Switch "series" to "data set" throughout the lines below, changing nothing else, and omit the pictures from your answer.

======== Entries supplied ========

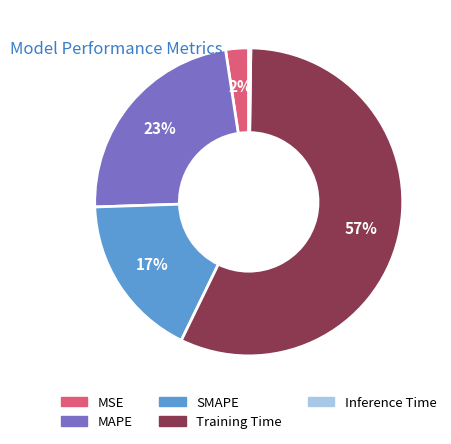

To the nearest percent, what portion does SMAPE represent?

17%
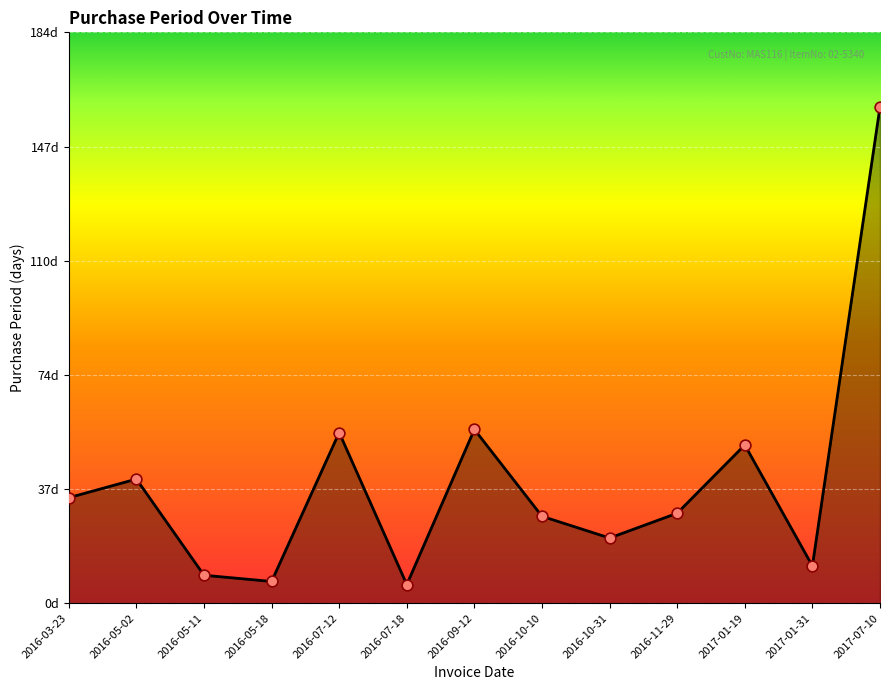

Is this an area chart (filled region under the line)?

Yes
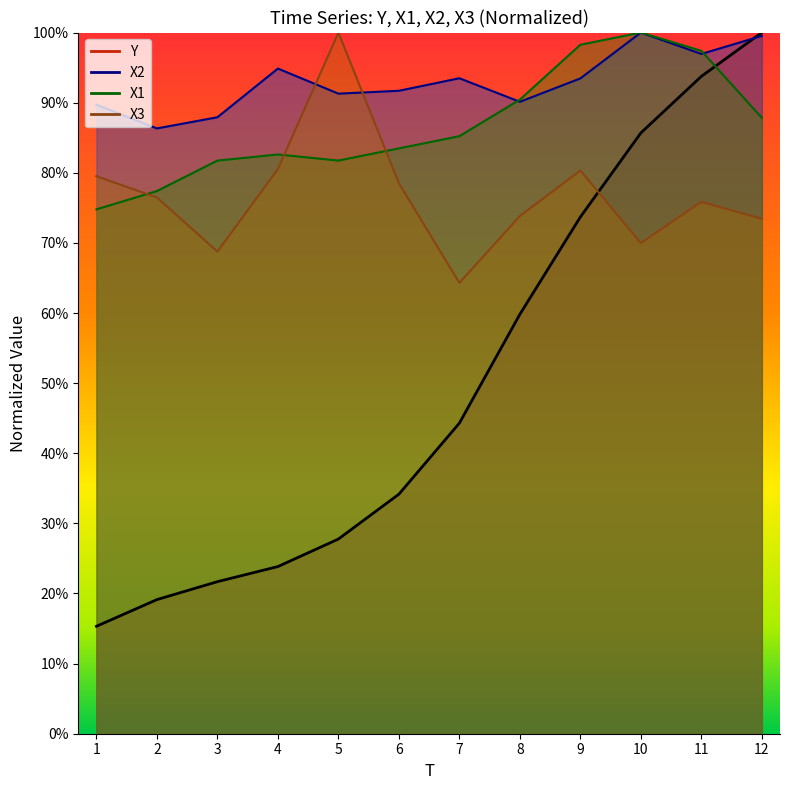

True or false: X3 has more than 2 interior local peaks.

True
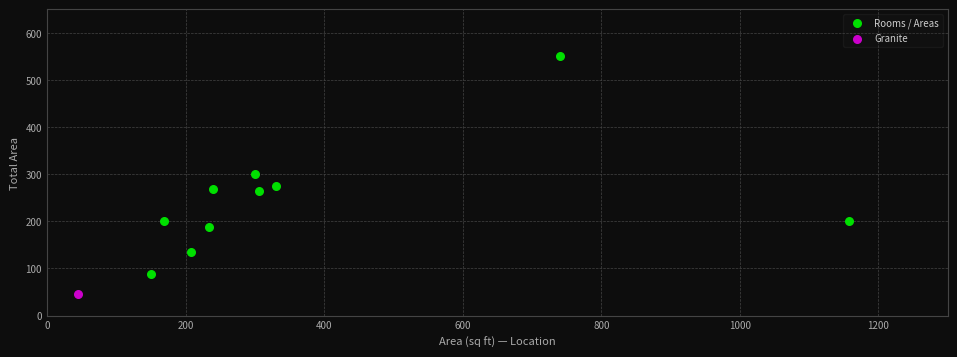

What are all the series names shown in the legend?

Rooms / Areas, Granite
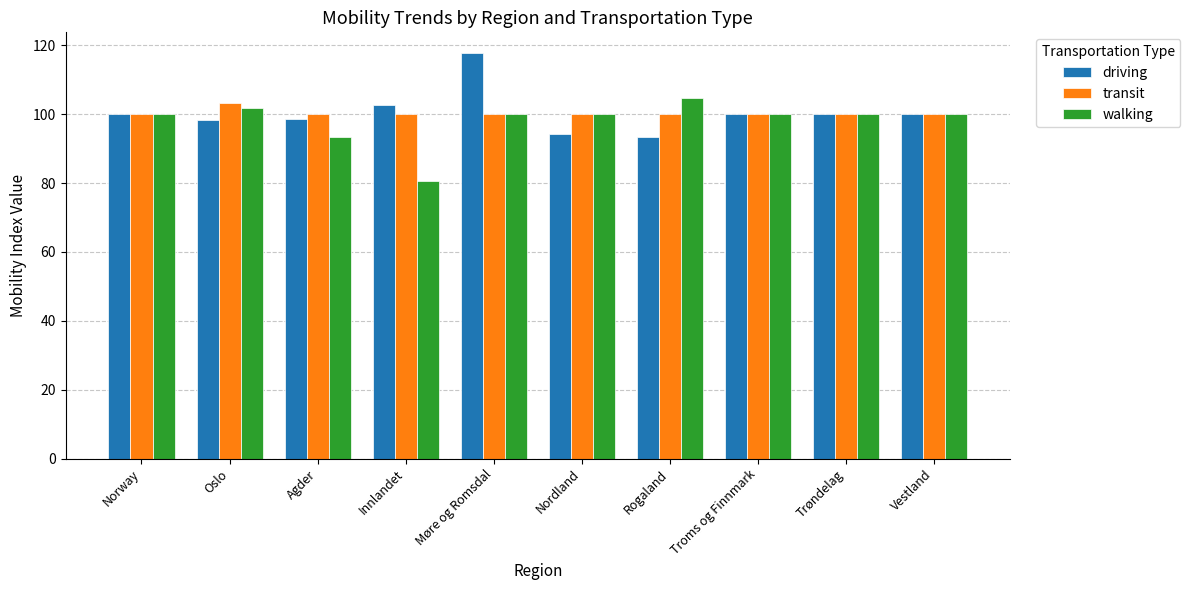

How many data points does each series have?

10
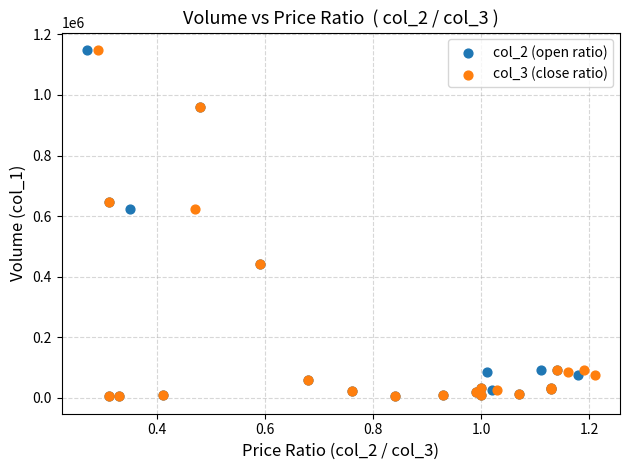

What are all the series names shown in the legend?

col_2 (open ratio), col_3 (close ratio)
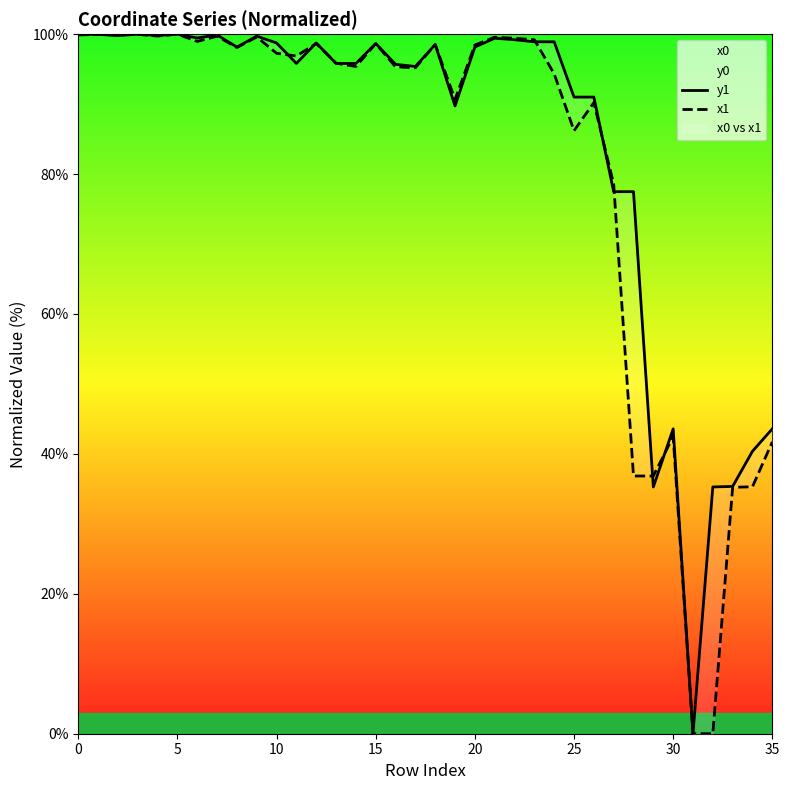

Reading left to right, what are all the values shown in this chart?

y1: 100.0	100.0	99.8	100.0	99.8	100.0	99.4	99.9	98.2	99.7	98.7	95.8	98.7	95.8	95.8	98.7	95.7	95.4	98.5	89.7	98.2	99.4	99.2	98.9	98.9	91.0	91.0	77.5	77.5	35.3	43.6	0.0	35.3	35.4	40.4	43.6
x1: 99.9	100.0	99.9	100.0	99.7	100.0	99.0	99.7	98.1	99.6	97.3	96.9	98.7	95.9	95.4	98.6	95.3	95.2	98.5	90.7	98.4	99.6	99.4	99.2	94.3	86.2	90.2	78.6	36.8	36.8	42.5	0.0	0.0	35.2	35.3	41.7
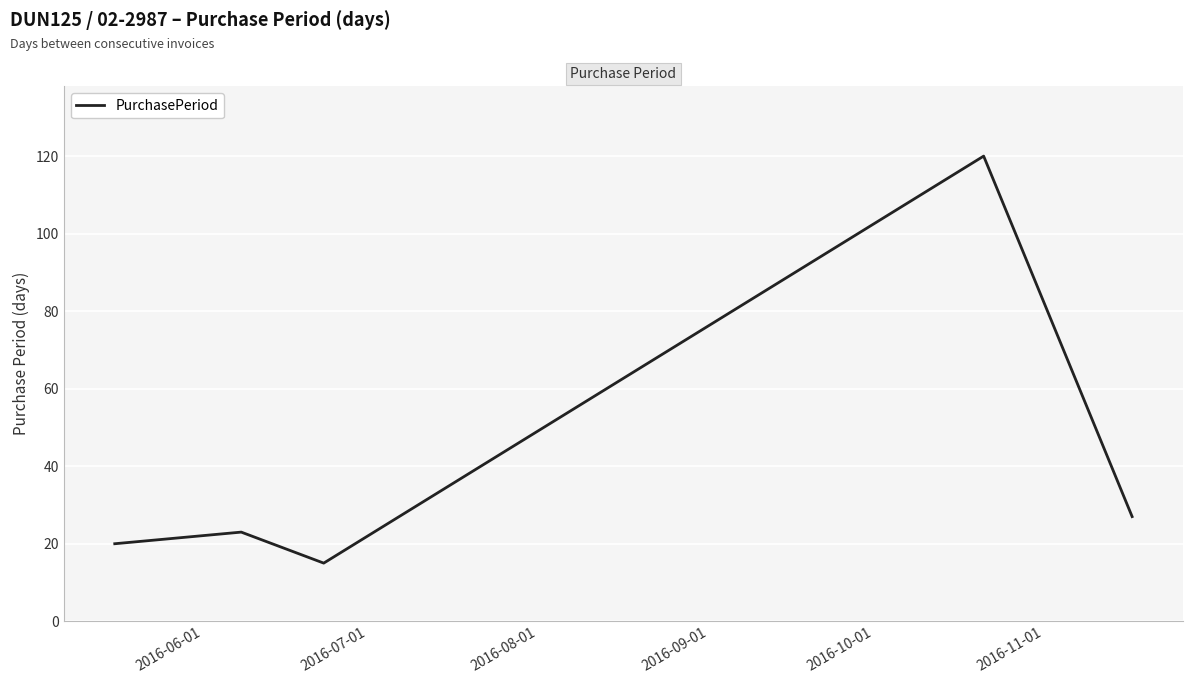

What is the sum of all values?

205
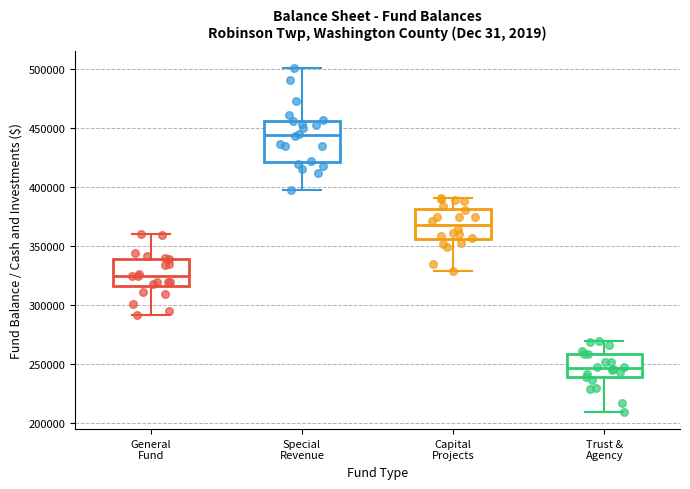

Which box is the tallest, from its lower edge to its upper edge?

Special Revenue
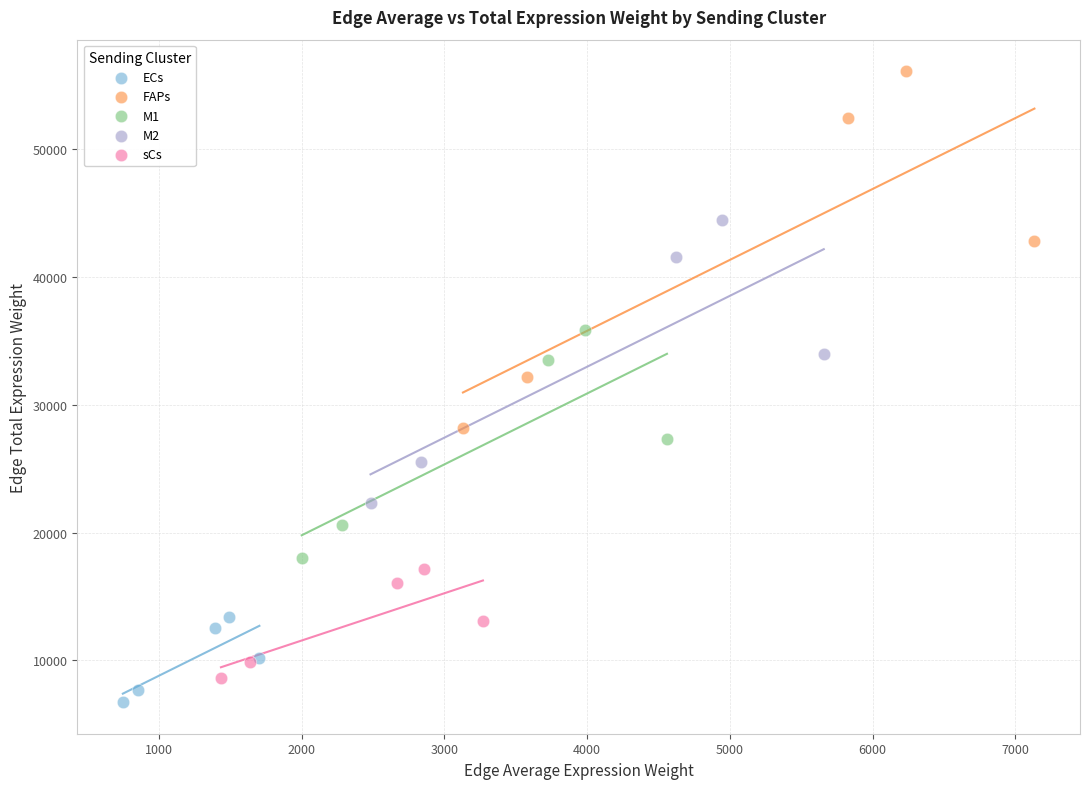

Which series has the widest spread of Y values?

FAPs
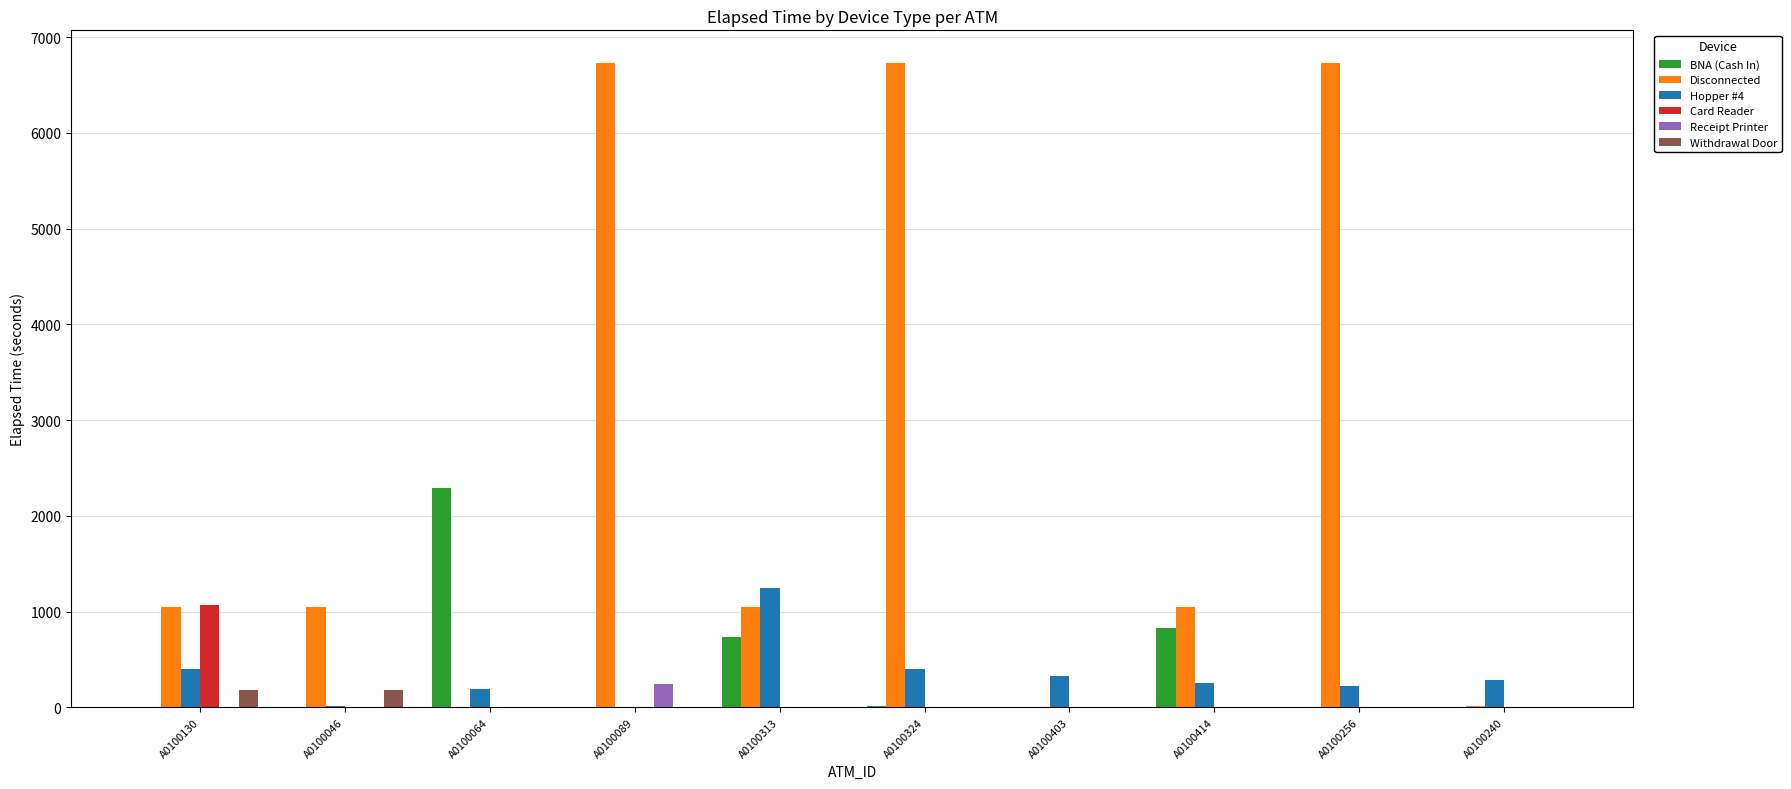

What is the total value across all series at A0100046?

1245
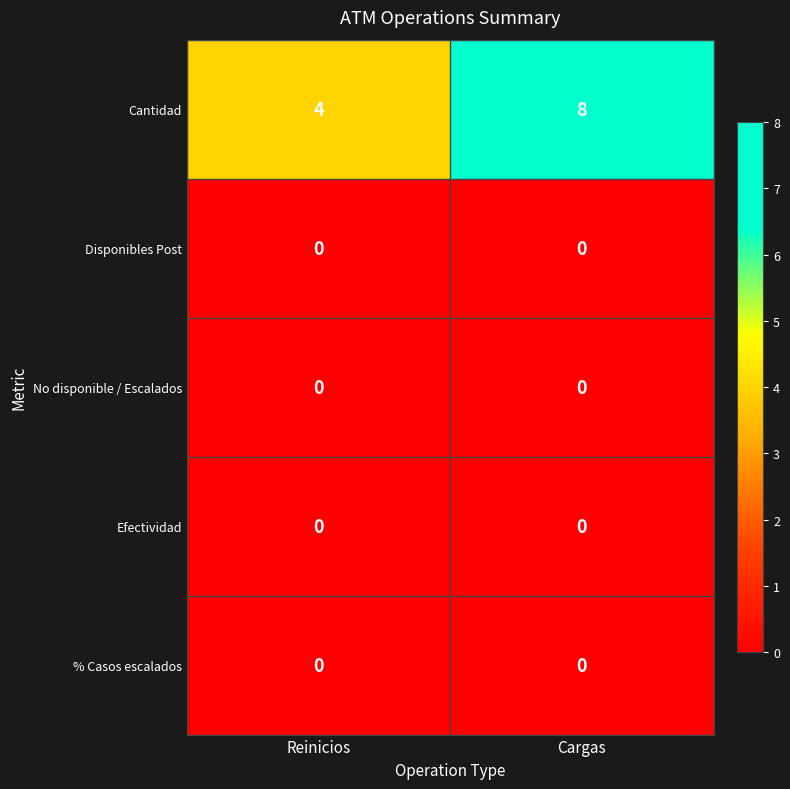

How many data points does each series have?

2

========

→ **Task output**
To the nearest percent, what portion does SMAPE represent?

17%

Is this an area chart (filled region under the line)?

Yes

True or false: X3 has more than 2 interior local peaks.

True

What are all the data set names shown in the legend?

Rooms / Areas, Granite

How many data points does each data set have?

10

What are all the data set names shown in the legend?

col_2 (open ratio), col_3 (close ratio)

Reading left to right, what are all the values shown in this chart?

y1: 100.0	100.0	99.8	100.0	99.8	100.0	99.4	99.9	98.2	99.7	98.7	95.8	98.7	95.8	95.8	98.7	95.7	95.4	98.5	89.7	98.2	99.4	99.2	98.9	98.9	91.0	91.0	77.5	77.5	35.3	43.6	0.0	35.3	35.4	40.4	43.6
x1: 99.9	100.0	99.9	100.0	99.7	100.0	99.0	99.7	98.1	99.6	97.3	96.9	98.7	95.9	95.4	98.6	95.3	95.2	98.5	90.7	98.4	99.6	99.4	99.2	94.3	86.2	90.2	78.6	36.8	36.8	42.5	0.0	0.0	35.2	35.3	41.7

What is the sum of all values?

205

Which box is the tallest, from its lower edge to its upper edge?

Special Revenue

Which data set has the widest spread of Y values?

FAPs

What is the total value across all data set at A0100046?

1245

How many data points does each data set have?

2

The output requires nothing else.